Wagner
Die Meistersinger von Nürnberg – Prelude to Act I
Tristan und Isolde – Prelude and Liebestod
Wagner/Lorin Maazel
The Ring Without Words …
Wagner
Götterdämmerung – Brünnhilde’s Immolation Scene
Lise Lindstrom (soprano; Brünnhilde)
Guildhall Symphony Orchestra
Pietari Inkinen
Reviewed by: Brian Barford
Reviewed: 15 March, 2017
Venue: Barbican Hall, London
The students of the Guildhall Symphony Orchestra were in the hands of an experienced Wagnerian in Pietari Inkinen, conductor of Opera Australia’s recent ‘Ring’ cycle. He is a reflective rather than a turbo-charged Wagner conductor and a cool head amidst the orchestral maelstrom. Throughout the evening he secured playing of an exceptional standard.
The GSO’s massed ranks, of over one-hundred musicians, were a striking sight. The Mastersingers Prelude opened with rhythmic exactitude and increased in tension as it went along, notable for spaciousness and some transparent string tone. Inkinen never hurried and internal detail shone through.
Flowing melody continued in the Tristan bookends, the Prelude beginning from a whisper of sound. Tempos were flexible and there were well-shaped woodwind solos and telling contributions from the lower strings. The ‘Liebestod’ was tenderly played but lacked ennobled passion at the climax.
The second half was not quite as expected, for Lorin Maazel’s The Ring Without Words was supplemented by Lise Lindstrom singing Brünnhilde’s ‘Immolation Scene’ from Götterdämmerung. Hearing Maazel’s compilation is a strange experience, similar to watching a film on fast-forward and seeing the storyline race by without much sense of how detail fits into the overall structure or any real dramatic contrast, and Wagner’s music is so rhythmically attuned to language that to divorce one from the other poses major problems.

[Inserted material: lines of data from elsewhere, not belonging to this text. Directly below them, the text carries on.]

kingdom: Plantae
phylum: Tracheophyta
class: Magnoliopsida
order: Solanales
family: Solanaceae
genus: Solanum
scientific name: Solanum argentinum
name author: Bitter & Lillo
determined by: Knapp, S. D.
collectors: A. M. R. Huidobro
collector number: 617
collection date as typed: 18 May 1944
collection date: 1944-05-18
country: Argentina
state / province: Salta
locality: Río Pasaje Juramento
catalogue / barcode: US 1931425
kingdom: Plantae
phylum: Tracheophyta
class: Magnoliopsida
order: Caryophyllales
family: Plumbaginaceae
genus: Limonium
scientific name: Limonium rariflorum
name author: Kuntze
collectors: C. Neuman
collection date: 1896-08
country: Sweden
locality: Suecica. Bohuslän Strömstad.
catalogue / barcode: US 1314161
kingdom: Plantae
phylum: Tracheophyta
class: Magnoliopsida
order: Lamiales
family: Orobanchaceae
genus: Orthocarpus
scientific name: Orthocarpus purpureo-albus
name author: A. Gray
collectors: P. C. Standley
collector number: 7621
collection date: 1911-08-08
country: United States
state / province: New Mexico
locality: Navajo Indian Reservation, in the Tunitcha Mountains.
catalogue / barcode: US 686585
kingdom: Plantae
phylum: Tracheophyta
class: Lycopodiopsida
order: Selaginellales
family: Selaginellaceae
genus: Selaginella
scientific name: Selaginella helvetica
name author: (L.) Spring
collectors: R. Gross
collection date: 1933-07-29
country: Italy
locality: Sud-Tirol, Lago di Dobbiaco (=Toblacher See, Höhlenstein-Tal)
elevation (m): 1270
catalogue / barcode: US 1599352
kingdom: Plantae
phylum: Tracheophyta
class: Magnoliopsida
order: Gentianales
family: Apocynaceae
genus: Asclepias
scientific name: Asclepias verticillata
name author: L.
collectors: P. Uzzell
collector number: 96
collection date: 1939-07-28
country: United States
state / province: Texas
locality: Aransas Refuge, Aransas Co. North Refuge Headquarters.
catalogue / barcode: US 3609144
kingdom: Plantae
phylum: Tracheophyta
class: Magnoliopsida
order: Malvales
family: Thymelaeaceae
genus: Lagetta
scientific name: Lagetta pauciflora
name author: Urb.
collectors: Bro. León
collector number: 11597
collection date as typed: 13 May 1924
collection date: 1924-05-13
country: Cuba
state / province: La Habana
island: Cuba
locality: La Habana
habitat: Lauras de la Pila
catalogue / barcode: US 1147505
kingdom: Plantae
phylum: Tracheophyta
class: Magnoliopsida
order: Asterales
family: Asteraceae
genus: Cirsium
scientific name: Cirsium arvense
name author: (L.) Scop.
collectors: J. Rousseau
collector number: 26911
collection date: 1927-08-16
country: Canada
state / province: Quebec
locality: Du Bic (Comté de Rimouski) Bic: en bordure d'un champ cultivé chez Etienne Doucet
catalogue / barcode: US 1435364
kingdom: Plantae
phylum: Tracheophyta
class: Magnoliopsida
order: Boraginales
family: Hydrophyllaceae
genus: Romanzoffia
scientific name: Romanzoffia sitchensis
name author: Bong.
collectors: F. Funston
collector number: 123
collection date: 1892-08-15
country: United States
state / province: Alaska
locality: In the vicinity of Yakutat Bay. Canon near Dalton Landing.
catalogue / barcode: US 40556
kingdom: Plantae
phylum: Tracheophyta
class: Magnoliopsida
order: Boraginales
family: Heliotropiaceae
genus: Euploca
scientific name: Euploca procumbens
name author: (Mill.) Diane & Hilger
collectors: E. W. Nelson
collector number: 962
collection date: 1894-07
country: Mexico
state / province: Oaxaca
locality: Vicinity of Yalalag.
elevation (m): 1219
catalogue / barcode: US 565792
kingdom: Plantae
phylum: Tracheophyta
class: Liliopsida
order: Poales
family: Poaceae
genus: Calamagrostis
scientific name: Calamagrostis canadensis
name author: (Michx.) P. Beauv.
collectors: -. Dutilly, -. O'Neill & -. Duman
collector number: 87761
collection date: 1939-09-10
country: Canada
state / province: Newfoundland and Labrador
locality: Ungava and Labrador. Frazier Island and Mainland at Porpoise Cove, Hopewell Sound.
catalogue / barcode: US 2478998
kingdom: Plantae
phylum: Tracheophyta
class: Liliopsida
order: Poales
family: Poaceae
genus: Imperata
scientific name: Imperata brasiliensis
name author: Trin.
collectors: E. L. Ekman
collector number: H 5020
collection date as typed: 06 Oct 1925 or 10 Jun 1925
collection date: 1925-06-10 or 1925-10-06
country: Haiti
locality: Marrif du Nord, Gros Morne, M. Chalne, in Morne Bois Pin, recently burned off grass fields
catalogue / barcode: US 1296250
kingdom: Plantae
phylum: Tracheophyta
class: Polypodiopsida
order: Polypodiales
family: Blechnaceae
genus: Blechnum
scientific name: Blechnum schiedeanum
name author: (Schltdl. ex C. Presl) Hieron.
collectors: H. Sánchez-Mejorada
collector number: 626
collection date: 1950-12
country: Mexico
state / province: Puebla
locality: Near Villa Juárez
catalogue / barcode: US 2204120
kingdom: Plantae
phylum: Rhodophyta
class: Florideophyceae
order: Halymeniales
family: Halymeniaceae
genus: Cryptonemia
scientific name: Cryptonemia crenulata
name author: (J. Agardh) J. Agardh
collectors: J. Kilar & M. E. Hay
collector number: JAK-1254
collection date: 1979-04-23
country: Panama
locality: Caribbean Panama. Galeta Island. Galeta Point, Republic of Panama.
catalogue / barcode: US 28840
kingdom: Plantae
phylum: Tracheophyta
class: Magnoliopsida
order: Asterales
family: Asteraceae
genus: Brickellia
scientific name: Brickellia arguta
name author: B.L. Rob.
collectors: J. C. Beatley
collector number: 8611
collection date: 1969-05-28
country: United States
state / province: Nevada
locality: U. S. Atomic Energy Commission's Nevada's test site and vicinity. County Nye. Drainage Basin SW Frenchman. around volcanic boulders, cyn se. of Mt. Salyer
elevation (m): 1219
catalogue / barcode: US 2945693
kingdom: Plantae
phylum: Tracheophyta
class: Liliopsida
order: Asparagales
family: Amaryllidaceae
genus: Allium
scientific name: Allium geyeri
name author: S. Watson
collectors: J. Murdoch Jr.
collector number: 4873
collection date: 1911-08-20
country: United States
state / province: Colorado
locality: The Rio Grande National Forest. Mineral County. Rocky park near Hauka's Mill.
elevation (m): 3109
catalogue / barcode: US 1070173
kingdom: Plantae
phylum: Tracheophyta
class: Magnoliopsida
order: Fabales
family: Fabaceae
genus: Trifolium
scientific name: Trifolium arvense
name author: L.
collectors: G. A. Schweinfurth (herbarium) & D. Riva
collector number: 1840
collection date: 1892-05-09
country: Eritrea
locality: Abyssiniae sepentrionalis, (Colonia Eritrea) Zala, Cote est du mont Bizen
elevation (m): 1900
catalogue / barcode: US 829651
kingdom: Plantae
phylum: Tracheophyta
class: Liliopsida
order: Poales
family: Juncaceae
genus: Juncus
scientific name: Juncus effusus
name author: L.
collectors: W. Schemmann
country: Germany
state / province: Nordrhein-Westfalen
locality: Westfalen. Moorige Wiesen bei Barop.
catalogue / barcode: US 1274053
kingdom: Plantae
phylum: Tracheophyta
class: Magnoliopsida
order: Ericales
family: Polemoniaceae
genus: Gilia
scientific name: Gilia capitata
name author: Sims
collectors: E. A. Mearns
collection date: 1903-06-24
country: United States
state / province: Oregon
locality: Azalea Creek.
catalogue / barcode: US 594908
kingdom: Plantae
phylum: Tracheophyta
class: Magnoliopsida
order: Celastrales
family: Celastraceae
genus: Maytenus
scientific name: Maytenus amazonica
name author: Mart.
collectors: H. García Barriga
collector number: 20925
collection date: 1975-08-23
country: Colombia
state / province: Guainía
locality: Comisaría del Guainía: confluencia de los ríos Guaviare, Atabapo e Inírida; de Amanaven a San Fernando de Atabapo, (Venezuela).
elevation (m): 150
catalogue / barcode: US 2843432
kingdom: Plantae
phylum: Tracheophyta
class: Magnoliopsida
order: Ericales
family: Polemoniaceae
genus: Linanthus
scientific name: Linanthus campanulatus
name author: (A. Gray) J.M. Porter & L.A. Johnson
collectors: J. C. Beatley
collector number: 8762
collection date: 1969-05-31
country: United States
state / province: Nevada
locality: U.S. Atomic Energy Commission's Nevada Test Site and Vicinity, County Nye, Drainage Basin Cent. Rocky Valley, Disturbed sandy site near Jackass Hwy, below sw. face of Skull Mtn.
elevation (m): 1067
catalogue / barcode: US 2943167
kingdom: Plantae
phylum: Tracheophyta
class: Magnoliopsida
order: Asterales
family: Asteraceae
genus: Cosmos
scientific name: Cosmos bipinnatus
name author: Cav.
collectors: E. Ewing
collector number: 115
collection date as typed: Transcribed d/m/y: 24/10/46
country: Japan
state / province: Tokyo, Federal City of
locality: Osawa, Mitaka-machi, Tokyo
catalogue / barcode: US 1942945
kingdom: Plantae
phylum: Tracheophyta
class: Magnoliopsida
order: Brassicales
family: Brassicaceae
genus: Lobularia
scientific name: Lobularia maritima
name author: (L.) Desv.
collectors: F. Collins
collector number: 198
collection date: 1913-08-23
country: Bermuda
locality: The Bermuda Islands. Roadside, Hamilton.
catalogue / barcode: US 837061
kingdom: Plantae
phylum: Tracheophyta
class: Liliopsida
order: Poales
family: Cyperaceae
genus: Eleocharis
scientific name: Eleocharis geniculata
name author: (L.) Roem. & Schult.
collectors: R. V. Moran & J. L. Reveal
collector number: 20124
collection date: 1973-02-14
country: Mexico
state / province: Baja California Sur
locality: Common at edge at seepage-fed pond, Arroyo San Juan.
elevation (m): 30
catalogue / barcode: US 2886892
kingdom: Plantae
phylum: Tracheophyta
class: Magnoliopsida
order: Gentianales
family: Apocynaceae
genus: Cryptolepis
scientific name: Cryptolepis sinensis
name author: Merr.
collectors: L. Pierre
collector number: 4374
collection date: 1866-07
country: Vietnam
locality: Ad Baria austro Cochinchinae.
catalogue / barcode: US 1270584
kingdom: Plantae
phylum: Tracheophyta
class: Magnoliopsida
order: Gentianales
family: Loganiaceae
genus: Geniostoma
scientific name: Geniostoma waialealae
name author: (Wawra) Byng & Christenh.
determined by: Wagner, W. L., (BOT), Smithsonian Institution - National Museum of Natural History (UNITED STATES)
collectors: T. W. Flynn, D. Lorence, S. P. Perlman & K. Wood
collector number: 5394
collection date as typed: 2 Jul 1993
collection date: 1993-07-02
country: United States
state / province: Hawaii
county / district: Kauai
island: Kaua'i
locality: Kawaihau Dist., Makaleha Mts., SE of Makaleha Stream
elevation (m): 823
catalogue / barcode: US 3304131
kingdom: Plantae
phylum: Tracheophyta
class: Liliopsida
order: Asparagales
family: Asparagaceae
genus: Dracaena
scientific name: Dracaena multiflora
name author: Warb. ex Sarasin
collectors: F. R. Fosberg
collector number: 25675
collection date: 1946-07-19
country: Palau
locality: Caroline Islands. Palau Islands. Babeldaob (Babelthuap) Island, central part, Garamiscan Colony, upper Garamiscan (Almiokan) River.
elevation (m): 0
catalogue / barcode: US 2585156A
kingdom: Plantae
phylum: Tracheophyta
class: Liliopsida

Maazel created a lengthy symphonic synthesis from The Ring of the Nibelungen. He used only music composed by Wagner and set himself the task of making sure that it flowed without pause in and chronological sequence. The most difficult challenge was to select transitional passages, some smooth and some crude, between the great highlights, as when the ‘Magic Fire Music’ dissolves into material for the frightened Mime. Siegfried fares worst of the four music-dramas, just a few minutes from it. Maazel’s intention was honourable, however, and it does serve as a useful introduction to anyone unfamiliar with Wagner’s tetralogy.
In Maazel’s own recording it can seem trenchant and often brass-heavy. Inkinen was at pains to ensure transparency of texture. Although there were a few problems of intonation he galvanised the GSO into playing that combined tension and lyricism, with many notable solos. The opening grew out of nothingness with horns and strings slowly building. The off-stage percussion was thrilling as Wotan and Loge descended into Nibelheim as was the thunder produced by Donner’s hammer; and, later, strings and woodwind were more than poignant as Wotan bade farewell to his daughter. Flute and clarinet combined beautifully for ‘Forest Murmurs’ and the strings were notable for a ravishing ‘Dawn’ and a surging ‘Siegfried’s Rhine Journey’. Only ‘Ride of the Valkyries’ hung fire.
Lindstrom, Inkinen’s Brünnhilde in Melbourne, crept in silently to deliver the ‘Immolation Scene’. Blest with a striking stage presence she may not yet have every weapon in Brünnhilde’s armoury but her voice is ample but not heavy with a crystalline top and an attractive silvery quality. As well as powerful projection she is capable of textual shadings and suggested a supremely human Brünnhilde and was intensely moving. This served to inspire the orchestra to some of its finest playing.